The major aim of IDIOMS is to service both OLTP and MIS queries concurrently, even for complex MIS queries. Teradata, for example, deal with an OLTP/MIS mix [REED90], but only one MIS query can be dealt with at a time, whereas IDIOMS can service multiple MIS queries concurrently.

Consider the Teradata machine, where each disk contains both MIS and OLTP data, with the result that "some DSU [disk] capacity must also be reserved for spool space for sorts" [REED90]. Clearly, this reserved space is wasted most of the time. Furthermore, this sharing of disks by OLTP and MIS data implies that while OLTP is reading/writing, MIS must wait, because there is only one physical disk arm on each disk.

By careful design we ensure that this problem cannot arise. We have two sets of disks, one reserved specifically to store OLTP data, and the other for MIS data such as summary tables, resulting in minimal interference between OLTP transactions and the access of purely MIS data. The design ensures that the OLTP disks have spare access capacity, which is used by MIS queries that require access to OLTP data. Although OLTP disks can be read by MIS, OLTP transactions have priority on disk access. Clearly, OLTP transactions can be accessing one set of disks, while MIS queries requiring only MIS data are accessing another set.

2.3 Partitioning and placement strategies

Teradata has a partitioning strategy that is superficially similar to that of IDIOMS, in that "data in each DBC/1012 table is stored evenly across all AMPs [access module processor]. This parallelism is, in fact one of the system's most significant benefits" [REED90]. However, Teradata choose a hybrid partitioning strategy based on the hashing of the primary key, whereas our data is range partitioned. The issues of partitioning strategies have been discussed in detail in [KERR91b], and our conclusion is that range partitioning is superior to hash partitioning in our application domain. OLTP accesses typically are 'single hit', using a key value. With a hash partitioning strategy, if we wish to go directly to the tuple, we would still need a dense index for each partition. Similarly, MIS accesses are not helped by hash partitioning, because MIS queries often involve ranges of values and neither indices nor hashing techniques help with such queries.

With reference to placement of partitions, the Bubba team state, "... we should identify the relations involved in this nonlinear operation (N-M join) and reduce their DegDecl [degree of declustering" [COPE88]. Their reasoning is that message costs dominate, and are of the order O(DegDecl2). We argue that this is not the answer. Message costs may be reduced by doing this, but surely, the problem is inherent in the operation i.e. an M-N join requires M*N comparisons. Indeed, in an attempt to overcome this, hash and range-partition based joins have been proposed e.g. [RICH89], [DEWI90], where one logical join is physically implemented as a set of joins between partitions, and the results merged.

Boral states that data placement must be static because of the amounts of data involved [BORA88]. As far as allocation of space to partitions is concerned, we agree.
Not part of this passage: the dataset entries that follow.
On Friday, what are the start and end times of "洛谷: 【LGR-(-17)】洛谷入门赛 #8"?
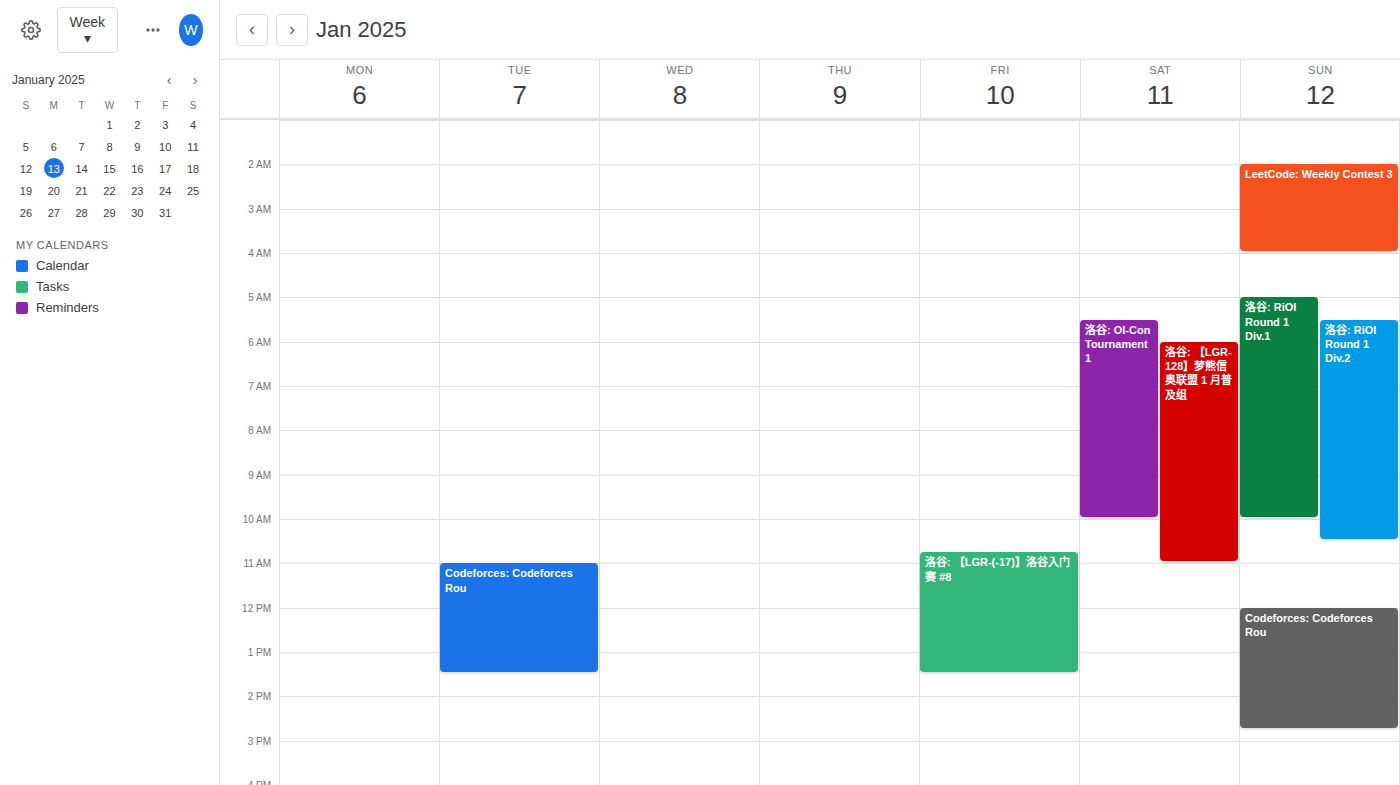
10:45 AM to 1:30 PMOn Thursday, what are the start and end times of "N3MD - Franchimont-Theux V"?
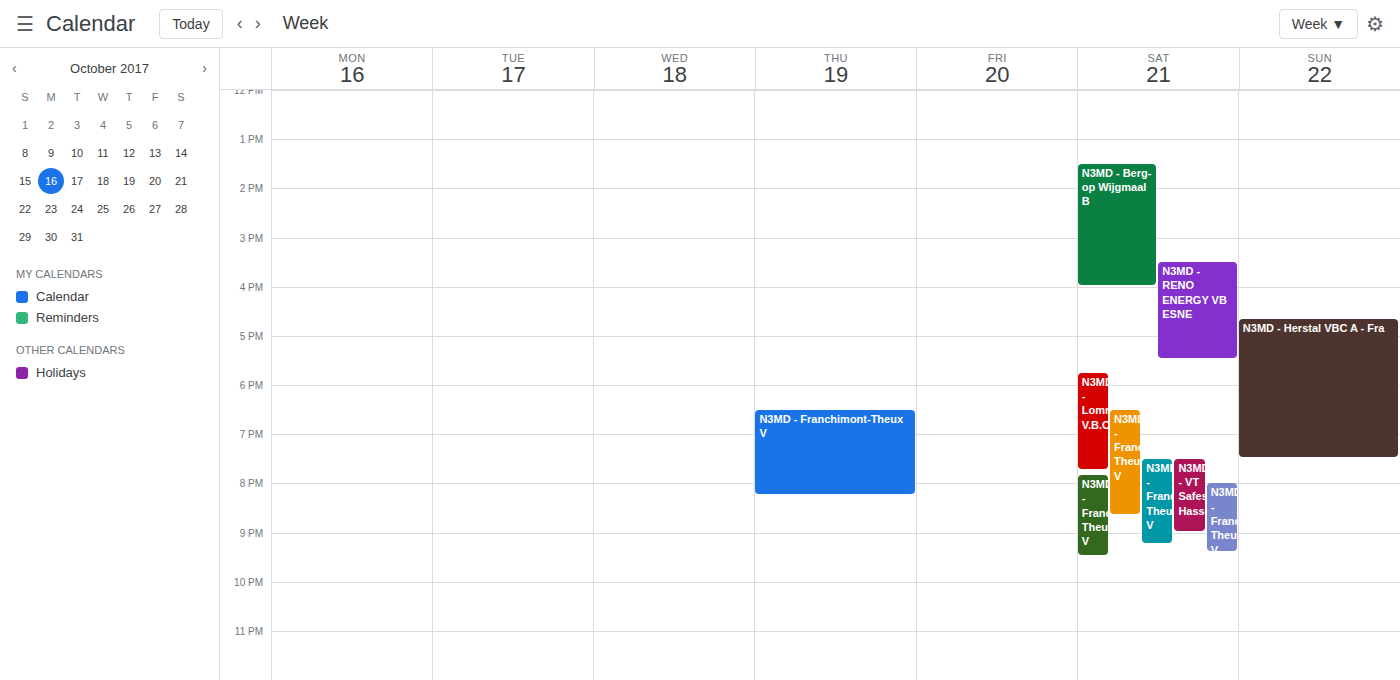
6:30 PM to 8:15 PMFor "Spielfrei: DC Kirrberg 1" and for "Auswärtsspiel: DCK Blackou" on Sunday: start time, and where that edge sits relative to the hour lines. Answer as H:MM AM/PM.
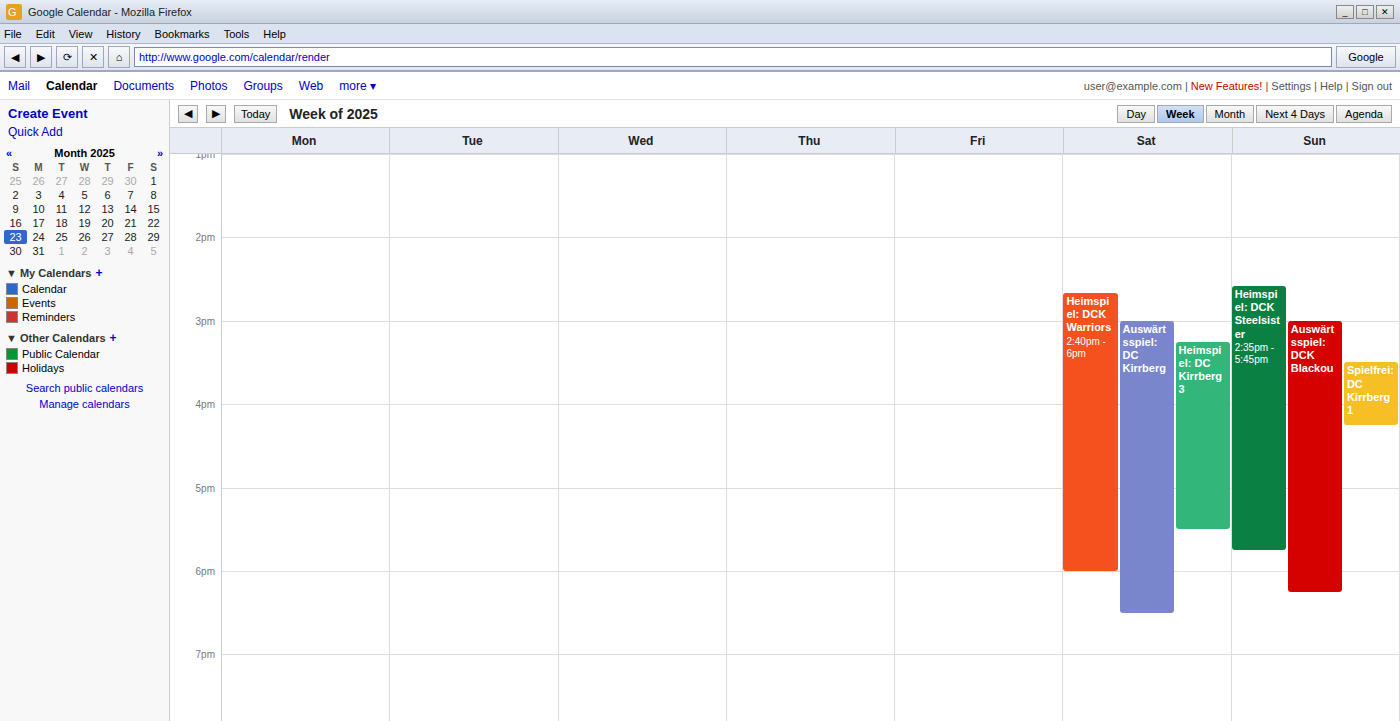
"Spielfrei: DC Kirrberg 1": 3:30 PM, halfway between the 3 PM and 4 PM lines. "Auswärtsspiel: DCK Blackou": 3:00 PM, exactly on the 3 PM line.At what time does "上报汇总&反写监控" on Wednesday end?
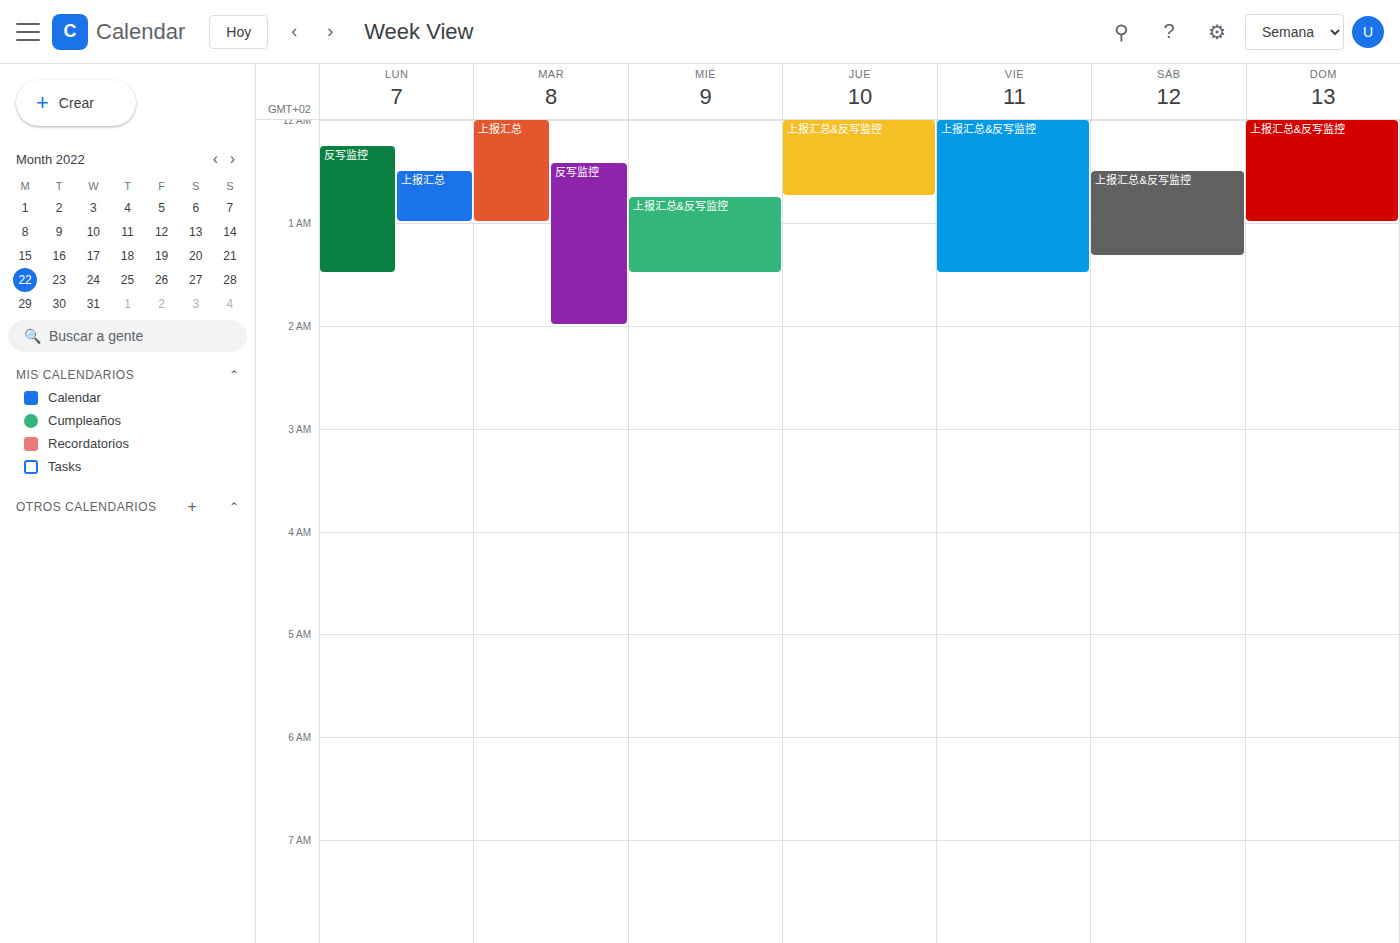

However, our placement strategy allows migration of data between partitions, with the constraint that the migration rate is low.

Some researchers have developed complex partitioning and placement strategies e.g. [SACC85], [CERI82]. At this stage we consider that the complexity of these is such to preclude their use in very large industrial applications.

Currently we are developing a cost model which will enable us to determine suitable partition ranges. Factors involved include data skew, dependencies between data values and tuple heat, update rate, and update value/partition range ratio. Basically the trade-off is that smaller partitions result in reduced scan time, but increased migration rate. This migration necessitates the update of the OLTP index, in addition to the raw migration costs. For this reason we cannot have a large number of partitions, and we should ensure that those columns which we do partition are the ones which give the greatest scan time saving over all MIS queries.